| |
Préparé
à l’initiative de l’ADEME, le “plan export des éco-technologies
françaises” vient de recevoir le soutien du ministère de l’Économie,
des Finances et de l'Industrie. Lancé en concertation avec le CFME-ACTIM
(Agence pour la promotion internationale des technologies et des
entreprises françaises), le CFCE (Centre français du commerce extérieur),
le secrétariat d’État au Commerce extérieur, la DREE (Direction
des relations économiques extérieures) et l'ensemble des ministères
et organismes concernés, il vise à une meilleure coordination des
rôles et des pratiques des différents acteurs institutionnels et
privés, dans un partenariat public/privé.
Promouvoir le savoir-faire français
« Face à un marché mondial de 350 milliards d’euros par an dans
le domaine de l’environnement, l’objectif est d’accroître à terme
le chiffre d’affaires export et l’emploi des PME/PMI en apportant
des réponses adaptées aux besoins des pays émergents ou en transition
à fort taux de croissance », explique Jean-Jacques Thomas,
de la Direction de l’action internationale de l'ADEME.
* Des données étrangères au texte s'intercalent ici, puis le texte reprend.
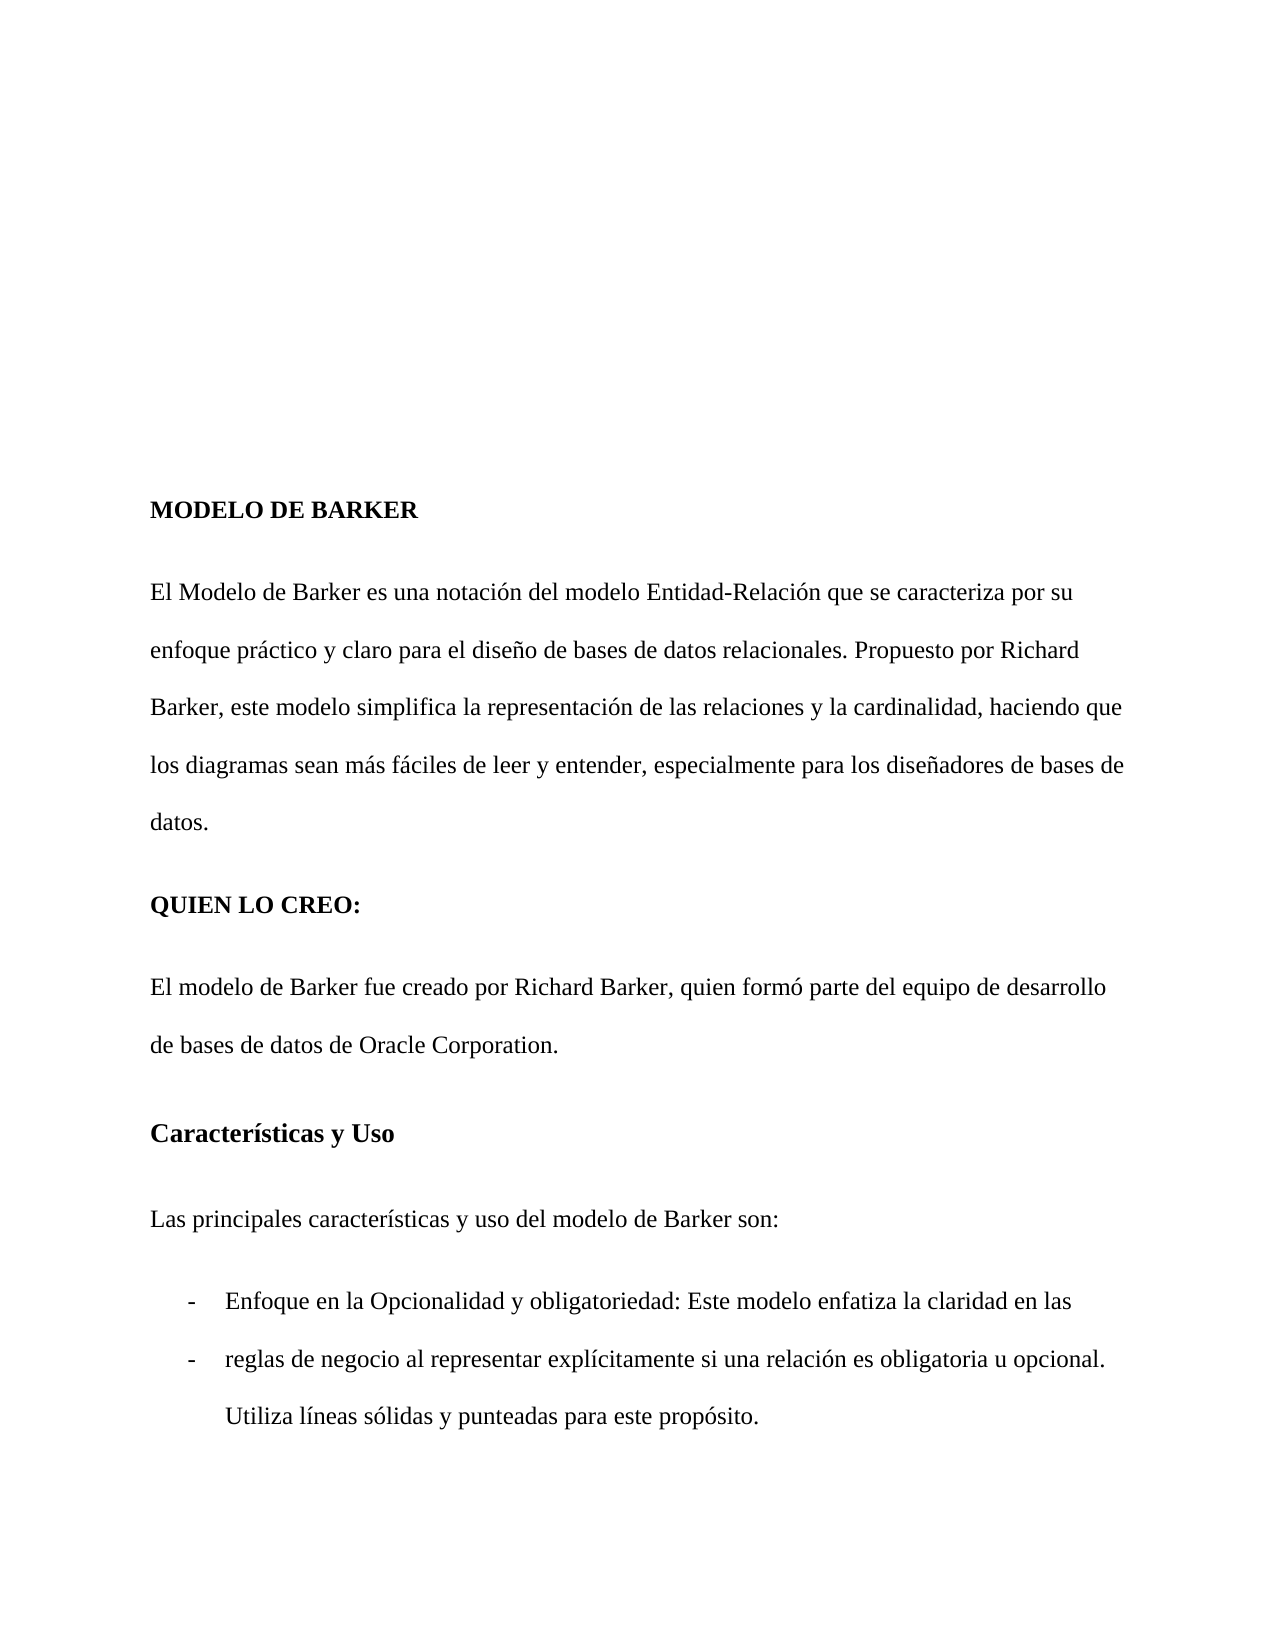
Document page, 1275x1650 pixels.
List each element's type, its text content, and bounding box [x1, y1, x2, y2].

text MODELO DE BARKER [150, 495, 1125, 524]
list Enfoque en la Opcionalidad y obligatoriedad: Este modelo enfatiza la claridad en las [187, 1286, 1125, 1315]
text Las principales características y uso del modelo de Barker son: [150, 1204, 1125, 1233]
text El modelo de Barker fue creado por Richard Barker, quien formó parte del equipo de desarrollo de bases de datos de Oracle Corporation. [150, 972, 1125, 1059]
subtitle Características y Uso [150, 1117, 1125, 1148]
text El Modelo de Barker es una notación del modelo Entidad-Relación que se caracteriza por su enfoque práctico y claro para el diseño de bases de datos relacionales. Propuesto por Richard Barker, este modelo simplifica la representación de las relaciones y la cardinalidad, haciendo que los diagramas sean más fáciles de leer y entender, especialmente para los diseñadores de bases de datos. [150, 577, 1125, 836]
text QUIEN LO CREO: [150, 890, 1125, 919]
list reglas de negocio al representar explícitamente si una relación es obligatoria u opcional. Utiliza líneas sólidas y punteadas para este propósito. [187, 1344, 1125, 1430]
Valoriser l'expérience française
Le plan comporte plusieurs volets dont le premier est la réalisation
d’un ensemble d’opérations à l’étranger rapprochant offre et demande.
La méthode consiste à détecter et analyser la demande internationale
avec le soutien des PEE (Postes d’expansion économique) en partenariat
avec le CFCE, et à identifier rigoureusement le potentiel d’offre
globale (conception, réalisation, suivi, formation, financement
des études) dans le cadre de consortiums d’entreprises françaises.
La plupart de ces dernières sont membres du Club ADEME International
(1).
Autres volets du plan : le développement à l’international de formations
thématiques en accompagnement des projets (après identification
des différents savoir-faire tant en France qu’à l’étranger) et le
placement dans les pays de conseillers français en fonction des
demandes locales.
Susciter en France des synergies orientées vers l’international
Plusieurs régions sont déjà riches d’expériences et de savoir-faire
en la matière. Par exemple, le Conseil régional du Nord-Pas-de-Calais,
en partenariat avec la délégation régionale de l’ADEME, a créé un
centre de développement des éco-entreprises réunissant l’ensemble
des acteurs concernés (entreprises, organismes de recherche...)
et un Fonds destiné à soutenir les entreprises de la région qui
souhaitent notamment se reconvertir dans l’éco-technologie.
Le plan trace également un cadre pour la coopération scientifique,
technique et institutionnelle qui permettra l’orientation et la
valorisation des efforts en Recherche et Développement.
Un programme de promotion concerté
Le CFME-ACTIM, l’un des partenaires institutionnels du plan export,
contribue à promouvoir à l’étranger l’offre française en matière
d’éco-technologies par un programme de conférences, de colloques
et d'expositions dans le monde entier.
« Cette année, nous avons focalisé notre effort sur l’Inde,
l’Asie et la Pologne. Mais, quel que soit le niveau de développement
des pays, ce programme rencontre un énorme potentiel »,
commente Annick Rousset, directrice de la promotion sectorielle
du CFME-ACTIM.
Un partenariat étroit entre l’ADEME et le CFME-ACTIM permet d’identifier
clairement les pays pour lesquels existent des projets internationaux
et d’entreprendre une démarche concertée d’accompagnement des éco-entreprises
françaises, appuyée sur des outils de marketing. Ainsi les entreprises
françaises sont à même de construire des offres plus compétitives.
(1) Présidé par Jean-Claude
Andreini, PDG de la société BURGEAP, le Club ADEME International,
sous le parrainage des ministères de l’Environnement, de l’Industrie
et du Commerce Extérieur, regroupe depuis 1997 près de soixante
membres (filiales de grands groupes, PME-PMI).